Excerpt provided —
---
Sakura is a woody plant of the Cerasus genus in the Rosaceae family, mainly distributed in temperate regions, especially in China, Japan and South Korea. Most sakura trees in China are used as garden ornamental plants, and the withered petals can only be burned or discarded, which causes a large number of sakura petals to be wasted and creates some pressure on the environment. The petals are flat in form and have a thickness of only 10–20 μm, and there are some fine folds forming channels that supply water on the petal surface.²⁷ These characteristics make sakura petals advantageous as precursors for preparing porous carbon with a higher specific surface area.

In this study, sakura-based activated carbon with a porous structure was prepared by the methods of collection, drying, carbonization, KOH chemical activation, and acid/water washing. Electrodes were then fabricated and the electrochemical performance of the sakura-based activated carbon was tested by cyclic voltammetry (CV), constant current charge/discharge (GCD) and electrochemical impedance spectroscopy (EIS). The results show that the prepared sakura-based activated carbon exhibits a high specific surface area and a high specific capacitance. The maximum specific capacitance of the sakura-based activated carbon is 265.8 F g⁻¹ when the current is 0.2 A g⁻¹ in a three-electrode system. In addition, the sakura-based activated carbon electrodes have better cycling stability. These properties may make sakura-based activated carbon become a novel source of carbonaceous materials for high-performance supercapacitors.

2 Experimental methods

2.1 Materials and reagents

The sakura petals used to prepare the activated carbon in this study were collected on the campus of Shaanxi University of Science & Technology, China. Potassium hydroxide (KOH) was purchased from Titan Technology Co., Ltd. (Shanghai, China). Polytetrafluoroethylene (PTFE) was purchased from Lizhiyuan Co., Ltd. (Taiyuan, China). N-Methylpyrrolidone (NMP) was purchased from Lizhiyuan Co., Ltd. (Taiyuan, China). Acetylene black was purchased from Tianyi Co., Ltd. (Tianjin, China). Nickel foam was purchased from Honor Technology Co., Ltd. (Shanghai, China). All the chemical reagents were of analytical grade and could be used without any further purification.
---
Given data —
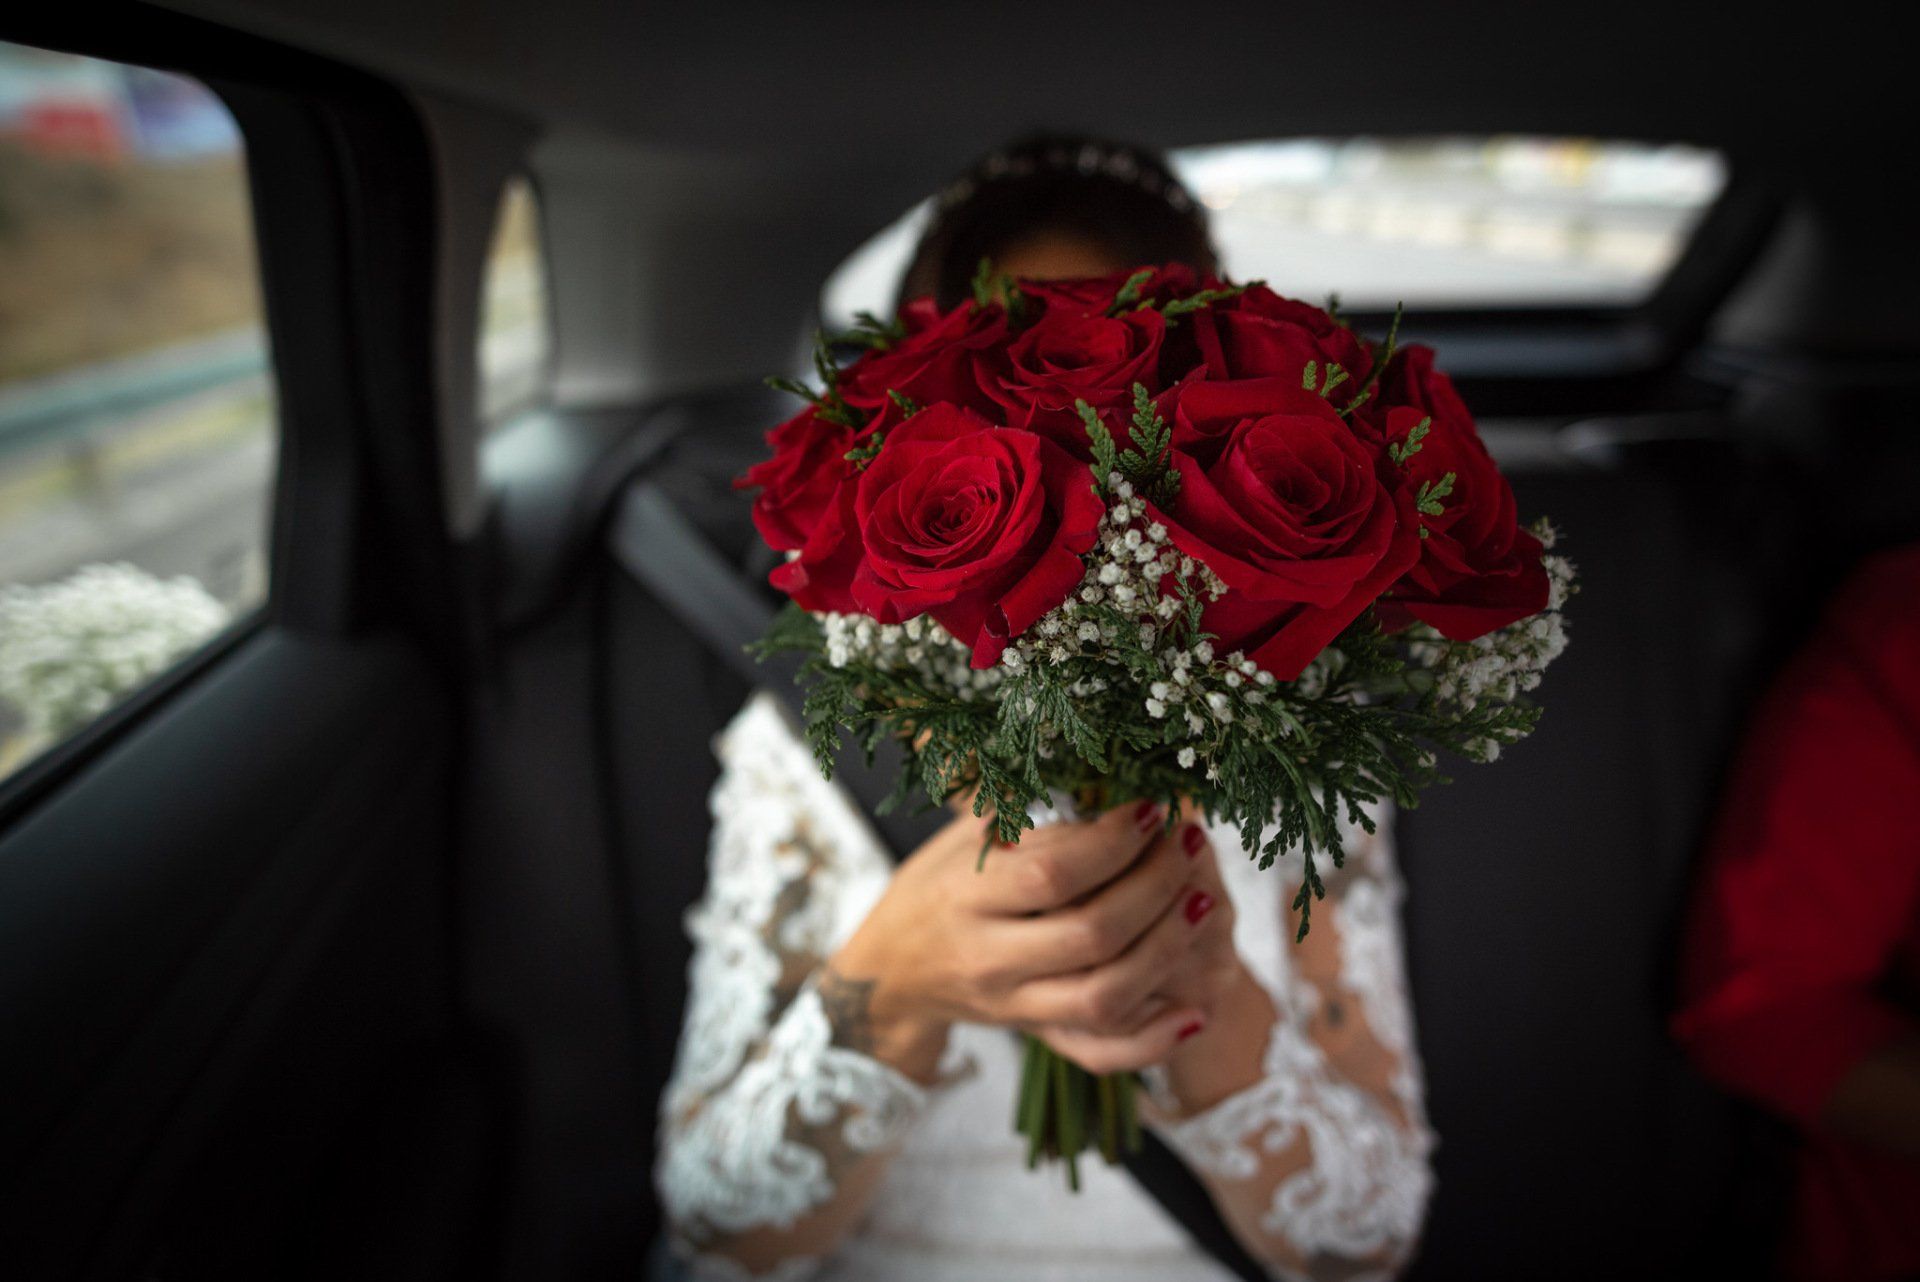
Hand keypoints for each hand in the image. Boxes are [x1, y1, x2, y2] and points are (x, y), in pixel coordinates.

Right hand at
---
Problem — Reproduce the part of the excerpt on sakura-based activated carbon that opens with the words containing "2 Experimental methods" and closes with "any further purification.", changing "purchased" to "obtained".

Task answer —
2 Experimental methods

2.1 Materials and reagents

The sakura petals used to prepare the activated carbon in this study were collected on the campus of Shaanxi University of Science & Technology, China. Potassium hydroxide (KOH) was obtained from Titan Technology Co., Ltd. (Shanghai, China). Polytetrafluoroethylene (PTFE) was obtained from Lizhiyuan Co., Ltd. (Taiyuan, China). N-Methylpyrrolidone (NMP) was obtained from Lizhiyuan Co., Ltd. (Taiyuan, China). Acetylene black was obtained from Tianyi Co., Ltd. (Tianjin, China). Nickel foam was obtained from Honor Technology Co., Ltd. (Shanghai, China). All the chemical reagents were of analytical grade and could be used without any further purification.